The GSM Association, which represents the interests of mobile network operators worldwide,has announced that Côte d'Ivoire’s mobile industry has come together to support a major new initiative to guard against the use of stolen devices. At a GSMA regional conference, Mobile 360 – West Africa, in Abidjan, representatives from the GSMA, local mobile operators (Moov, MTN and Orange), the national operators’ association UNETEL, and regulator ARTCI agreed to work together to protect citizens and businesses from stolen mobile devices as well as the fraudulent use of lost devices, an ongoing challenge in the country.
Under the agreement, operators will take steps to upload details of reported lost or stolen devices to the GSMA IMEI (International Mobile Equipment Identity) database to share with the wider ecosystem in order to reduce national and international device crime.
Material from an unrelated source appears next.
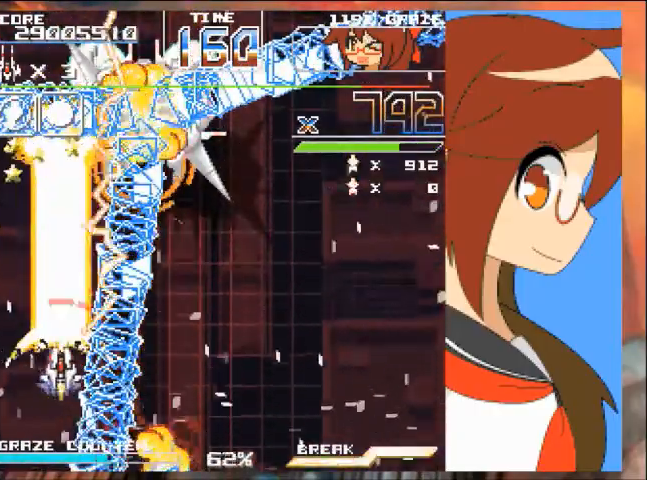
Gameplay with a controller (Xbox layout); each line is a JSON object with the inputs held at the frame after it. "events" lists button and stick changes between this image and that frame as [ms after this image, input, new state], when the widget could be followed in between. Not read: L2 L3 R2 R3 right_stick.
{"buttons": ["A"], "left_stick": "center", "events": [[134, "DPAD_RIGHT", "down"], [134, "left_stick", "right"], [234, "DPAD_RIGHT", "up"], [234, "left_stick", "center"]]}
Access to the database and industry collaboration will allow operators to exchange undesirable IMEI information and, where possible, will ensure that stolen devices are blocked; around 12 million stolen devices were blocked last year as part of the scheme.
This scheme forms part of the launch in Côte d'Ivoire of the GSMA’s ‘We Care’ initiative, a series of industry collaborative actions aimed at providing mobile users with a more secure and reliable mobile environment.
The handset theft initiative is a clear reminder of the importance of mobile communications to the region. Another came with the launch, also at Mobile 360 – West Africa, of the 2019 West Africa edition of the GSMA’s Mobile Economy report series. The report revealed that West Africa’s mobile economy generated over $50 billion in value last year (8.7% of the region’s GDP) and that the mobile ecosystem’s economic contribution will continue to grow, constituting an estimated 9.5% of the region’s GDP by 2023.